Justiça deve definir caso de investidor da Petrobras
por CCHDC
A ministra Nancy Andrighi, do Superior Tribunal de Justiça (STJ), decidiu que cabe à Justiça Federal, e não à arbitragem, analisar a disputa entre a Fundação Mudes, acionista minoritária da Petrobras, e a União. A discussão envolve o ressarcimento de cerca de R$ 40 bilhões à petroleira por prejuízos gerados com atos de corrupção que vieram à tona com a Operação Lava-Jato.
A definição é importante, entre outros aspectos, pelo fator tempo: uma disputa levada à arbitragem costuma ser resolvida mais rapidamente do que uma ação judicial. Com a decisão, o caso deverá ser julgado pela 22ª Vara Cível de São Paulo, ficando suspensa a arbitragem instalada em 2017 na Câmara de Arbitragem do Mercado (CAM), da B3.
O pedido de reparação de R$ 40 bilhões à Petrobras equivale às perdas decorrentes de corrupção — calculadas pelo Tribunal de Contas da União (TCU) — e de valores pagos para indenizar acionistas nos Estados Unidos.
A defesa da Mudes já recorreu e tentará levar a discussão à Corte Especial do STJ (CC 177437). Com a decisão monocrática (individual), Nancy Andrighi derrubou uma liminar concedida por ela própria em fevereiro. A decisão suspendia a ação na Justiça e elegia os árbitros para julgar medidas de urgência.
Entre outros argumentos, ela entendeu que a cláusula compromissória de arbitragem prevista no Estatuto Social da Petrobras não vincula a União. Considerou ainda que “a utilização da arbitragem não estaria autorizada na hipótese de eventual demanda sobre responsabilidade civil extracontratual em face da União”.
Em outro caso, a 2ª Seção do STJ já havia declarado a competência da Justiça Federal. Envolve investidores que querem ser indenizados pela União por prejuízos com a desvalorização das ações da Petrobras em decorrência da Lava-Jato (CC 151130). Nesse julgamento, de 2019, os ministros entenderam que a cláusula compromissória de arbitragem vincularia disputas entre a Petrobras e o controlador (a União), mas não entre acionistas.
Nancy Andrighi havia ficado vencida na ocasião. Entendeu que a disputa deveria ser julgada por arbitragem. Agora, aderiu à corrente majoritária. “A ministra reviu entendimento anterior nos autos do CC 151130 e passou a ser favorável à tese defendida pela União”, diz a Advocacia-Geral da União (AGU) em nota enviada ao Valor.

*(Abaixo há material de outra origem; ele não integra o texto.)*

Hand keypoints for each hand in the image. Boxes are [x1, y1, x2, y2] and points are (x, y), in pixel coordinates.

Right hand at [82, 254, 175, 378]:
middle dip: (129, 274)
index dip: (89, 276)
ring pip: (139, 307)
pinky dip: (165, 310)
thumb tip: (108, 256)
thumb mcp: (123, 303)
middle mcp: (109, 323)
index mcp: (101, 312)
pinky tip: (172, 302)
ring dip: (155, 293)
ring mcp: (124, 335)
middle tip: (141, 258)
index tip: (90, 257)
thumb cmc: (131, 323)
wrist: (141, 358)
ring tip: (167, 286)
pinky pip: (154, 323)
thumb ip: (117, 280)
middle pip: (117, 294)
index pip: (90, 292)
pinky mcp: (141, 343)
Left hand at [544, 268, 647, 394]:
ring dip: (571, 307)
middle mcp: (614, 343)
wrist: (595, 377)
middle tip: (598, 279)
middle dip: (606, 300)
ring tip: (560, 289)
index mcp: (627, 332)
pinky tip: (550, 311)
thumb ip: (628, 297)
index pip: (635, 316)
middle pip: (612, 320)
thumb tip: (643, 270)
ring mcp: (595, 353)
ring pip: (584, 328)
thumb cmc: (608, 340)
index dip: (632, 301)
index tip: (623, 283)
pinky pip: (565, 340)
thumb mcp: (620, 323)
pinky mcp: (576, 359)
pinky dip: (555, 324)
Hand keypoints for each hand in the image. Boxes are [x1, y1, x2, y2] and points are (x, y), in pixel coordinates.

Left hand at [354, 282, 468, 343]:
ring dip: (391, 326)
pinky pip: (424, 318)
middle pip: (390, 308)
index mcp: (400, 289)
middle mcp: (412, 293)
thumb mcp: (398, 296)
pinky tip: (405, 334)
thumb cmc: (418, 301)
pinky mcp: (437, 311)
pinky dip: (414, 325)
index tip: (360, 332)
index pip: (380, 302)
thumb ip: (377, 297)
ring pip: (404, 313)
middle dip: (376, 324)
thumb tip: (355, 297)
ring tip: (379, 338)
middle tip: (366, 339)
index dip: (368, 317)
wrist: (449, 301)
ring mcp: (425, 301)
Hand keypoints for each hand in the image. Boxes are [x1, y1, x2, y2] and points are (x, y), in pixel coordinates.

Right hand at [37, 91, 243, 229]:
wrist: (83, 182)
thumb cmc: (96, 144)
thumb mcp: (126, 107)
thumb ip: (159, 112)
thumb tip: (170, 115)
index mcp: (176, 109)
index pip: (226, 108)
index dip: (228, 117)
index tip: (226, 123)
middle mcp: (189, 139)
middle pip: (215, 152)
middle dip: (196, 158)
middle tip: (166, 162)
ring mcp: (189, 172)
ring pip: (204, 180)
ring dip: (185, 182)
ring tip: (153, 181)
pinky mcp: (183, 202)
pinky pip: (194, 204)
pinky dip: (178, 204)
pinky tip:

A defesa da Fundação Mudes, contudo, sustenta que o seu caso é diferente do decidido pela 2ª Seção. Isso porque a ação, afirma, é baseada no artigo 246 da Lei das Sociedades Anônimas, que permite a minoritários pedirem, em nome da companhia, reparação ao controlador por prejuízos.
A Fundação Mudes alega que a União usou do seu poder de voto para indicar diretores que praticaram atos de corrupção na Petrobras, conforme delações premiadas de executivos e políticos na Operação Lava-Jato.
Em caso de outro investidor que pede, em nome da empresa, reparação para a Petrobras, a ministra Nancy Andrighi determinou a interrupção do processo que corre na 1ª Vara Federal do Rio de Janeiro e a continuidade da arbitragem instalada na CAM.
Fabiano Robalinho, advogado do acionista, afirma que a cláusula arbitral foi incluída no Estatuto da Petrobras em 2003, por iniciativa e com voto favorável da União na assembleia geral de acionistas. “É um absurdo a União representar para acionistas. “É um absurdo a União representar para acionistas que está vinculada à cláusula como símbolo de boa governança e negar a vinculação quando a disputa surge”, diz o sócio do escritório Sergio Bermudes Advogados.
Para o advogado Guilherme Setoguti, do Monteiro de Castro Setoguti Advogados, a nova decisão da ministra Nancy Andrighi impacta o mercado de arbitragem. “A remessa dos processos à Justiça Federal não significa que não poderá haver a condenação da União, mas a mudança representa pelo menos um retrocesso de tempo nas ações movidas por esses investidores”, afirma.